Мы вновь встречаемся с процессом, уже знакомым по «Плутонии» В. А. Обручева: волшебно-сказочный образ, оказываясь своеобразным архетипом, в литературном повествовании порождает ряд персонажей, перераспределяющих функции архетипа (от персонажей-двойников до персонажей, враждебных друг другу). Правда, в «Аэлите» наблюдается иная, более сложная форма этого процесса, нежели в «Плутонии». В «Плутонии» в соответствии с логикой фольклорного сказочного первообраза персонажи-двойники были лишены характеров. В «Аэлите» Лось и Гусев — не двойники и уже наделены яркими характерами (поэтому, кстати сказать, «Плутония» полностью укладывается в рамки собственно научно-фантастической проблематики, а «Аэлита» далеко за эти рамки выходит[437]).

Как известно, в фольклорной сказке характер героя (в том смысле, который вкладывает в это слово реализм) неуместен, в научной фантастике он факультативен (безусловно желателен, но все-таки не он делает произведение научно-фантастическим), в психологическом романе без него не обойтись. Сказка при этом выступает как соединительное звено между научно-фантастическими и социально-психологическими аспектами романа. Органическое слияние научно-фантастических ролей и характеров персонажей, о которых говорилось выше, происходит не только благодаря высокому мастерству писателя, но и еще потому, что эти характеры создавались на основе фольклорно-сказочного образа (напомним, что и система научно-фантастических ролей строится по законам волшебно-сказочной поэтики, отсюда — общие точки соприкосновения).

Посмотрим теперь, как раскрываются архетипические сказочные функции героев по мере прохождения ими своей пути-дороги, определенной схемой научно-фантастического «путешествия в космос».

Первое звено этой схемы — подготовка к полету — морфологически соответствует начальной ситуации сказочной «недостачи». У А. Толстого оно прямо изображается как «недостача», причем, двояким способом. Прежде всего, как и полагается по сказочной логике, не герои выбирают дорогу, а она сама, буквально, зовет их в путь: «...Уже несколько лет на больших радиостанциях в Европе и в Америке начали принимать непонятные сигналы. Марс хочет говорить с Землей. Пока мы не можем отвечать на эти сигналы. Но мы летим на зов», (с. 115; курсив мой. — Е. Н.), — так объясняет Лось цель космической экспедиции при первой встрече с Гусевым в своей мастерской. Образ дороги в «Аэлите» не является столь важным и определяющим, как в «Плутонии» Обручева, он присутствует постольку, поскольку необходим как композиционный стержень романа, но все особенности этого волшебно-сказочного образа в «Аэлите» присутствуют.

Кроме того, Лось и Гусев буквально претерпевают ситуацию «недостачи». Чего же им «не хватает»?

════════════════

Задания к тексту »
A - Продублируйте из отрывка об «Аэлите» всё, начиная со слов «Как известно, в» и вплоть до слов «общие точки соприкосновения).», без единого изменения.
B - Какой сказочной ситуации морфологически соответствует подготовка к полету согласно отрывку об «Аэлите»?
C - Продолжите отрывок об «Аэлите» и «Плутонии», начав сразу после его последней фразы.
Записи, помещённые дальше, не связаны с отрывком и представляют собой отдельный материал.

Показанные записи »
════════════════

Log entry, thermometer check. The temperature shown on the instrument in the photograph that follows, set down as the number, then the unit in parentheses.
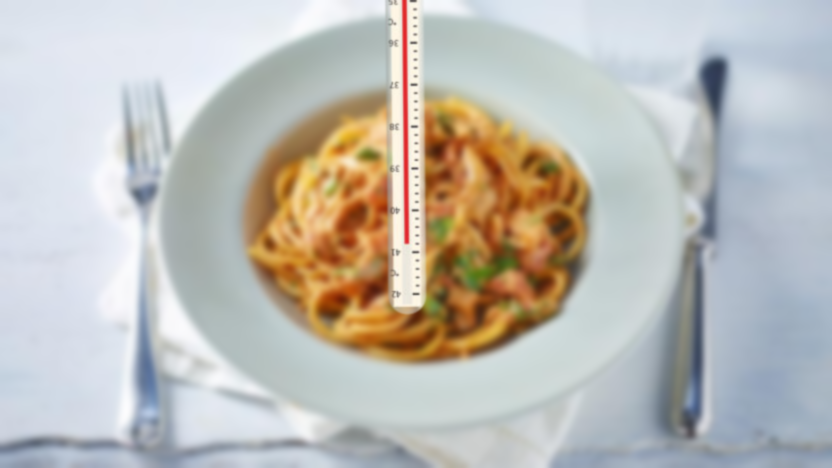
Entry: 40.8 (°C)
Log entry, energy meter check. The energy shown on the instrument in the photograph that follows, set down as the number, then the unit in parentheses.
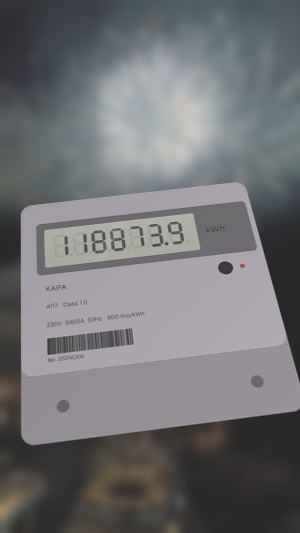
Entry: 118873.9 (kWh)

════════════════

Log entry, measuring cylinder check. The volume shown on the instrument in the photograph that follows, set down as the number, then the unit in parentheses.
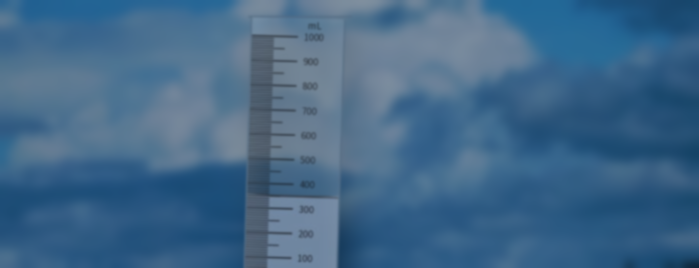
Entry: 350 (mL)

════════════════

Ответы »
A -
Как известно, в фольклорной сказке характер героя (в том смысле, который вкладывает в это слово реализм) неуместен, в научной фантастике он факультативен (безусловно желателен, но все-таки не он делает произведение научно-фантастическим), в психологическом романе без него не обойтись. Сказка при этом выступает как соединительное звено между научно-фантастическими и социально-психологическими аспектами романа. Органическое слияние научно-фантастических ролей и характеров персонажей, о которых говорилось выше, происходит не только благодаря высокому мастерству писателя, но и еще потому, что эти характеры создавались на основе фольклорно-сказочного образа (напомним, что и система научно-фантастических ролей строится по законам волшебно-сказочной поэтики, отсюда — общие точки соприкосновения).

B - Начальной ситуации сказочной «недостачи».

C -
Гусев прямо говорит: «...Не могу сидеть на месте: сосет. Отравлено во мне все. Отпрошусь в командировку или так убегу... Четыре республики учредил, — и городов сейчас этих не запомню. Один раз собрал сотни три ребят — отправился Индию освобождать... Жена у меня хорошая, жалко ее, но дома жить не могу» (с. 116).[438]

В размышлениях Лося бессонной ночью накануне старта открывается читателю его «недостача» — Лося мучают воспоминания о смерти его жены: «Новый, дивный мир, — думал Лось, — быть может, давно уже погасший или фантастический, цветущий и совершенный... Так же оттуда, когда-нибудь ночью, буду глядеть на мою родную звезду среди звезд... Вспомню — пригорок, и коршунов, и могилу, где лежит Катя... И печаль моя будет легка» (с. 118). Размышления Лося носят не только элегический характер, в них есть и активное начало, порыв к борьбе (и здесь сказывается функция У): «...Нет, нет, нет, — со смертью нет примирения...» (с. 117).

Этот вывод героя, собственно, начинает философскую тему романа, тоже имеющую отношение к волшебно-сказочному аспекту произведения, и к нему мы еще вернемся. Сейчас же важнее отметить, что если перевести только что приведенные монологи героев на язык волшебной сказки, то получается очень четкая схема: Гусеву «не хватает» «полцарства», Лосю — «царевны» (эти сказочные ценности, как уже отмечалось, не сводятся к бытовому, буквальному их пониманию, они представляют собой сложные символы, выражающие народные идеалы). Цель всех странствий и усилий волшебно-сказочного героя (царевна и полцарства) перераспределяется, и героям романа, архетипически связанным со сказочным героем, достается то, что соответствует логике их характеров.

На Марсе они получают то, чего им «не хватает». Попадая на Марс, Лось и Гусев попадают в сказку. Недаром первое, что их встречает, — это экзотический и страшный кактусовый лес, заставляющий вспомнить лес сказочный, в котором они набредают на полуразрушенный, заброшенный дом, похожий на «огромную гробницу». Так и полагается в фольклорной волшебной сказке, где в дремучем лесу никогда нет обыкновенного нормального человеческого жилья. Дом в лесу, как мы говорили, — это всегда на поверку некая коварная ловушка, часто псевдодом или антидом. «Иное царство» — Марс — сразу же встречает героев символами смерти.

А вечером этого первого дня на Марсе «от тепла, от усталости Лось задремал. Во сне сошло на него утешение. Он увидел берег земной реки, березы, шумящие от ветра, облака, искры солнца на воде, и на той стороне кто-то в светлом, сияющем, машет ему, зовет, манит» (с. 143). Этот сон — литературно-символический. Но понять его символику помогает фольклор. Переправа через реку — широко известный фольклорный символ смерти и одновременно брака, свадьбы. Кто манит, зовет Лося «с той стороны»? Прошлое, в котором смерть, или будущее, в котором любовь? Но в прошлом была и любовь, а в будущем у любви «горьковатый запах яда...» (с. 245). Совершенно незаметно, ненавязчиво готовит А. Толстой читателей к появлению Аэлиты.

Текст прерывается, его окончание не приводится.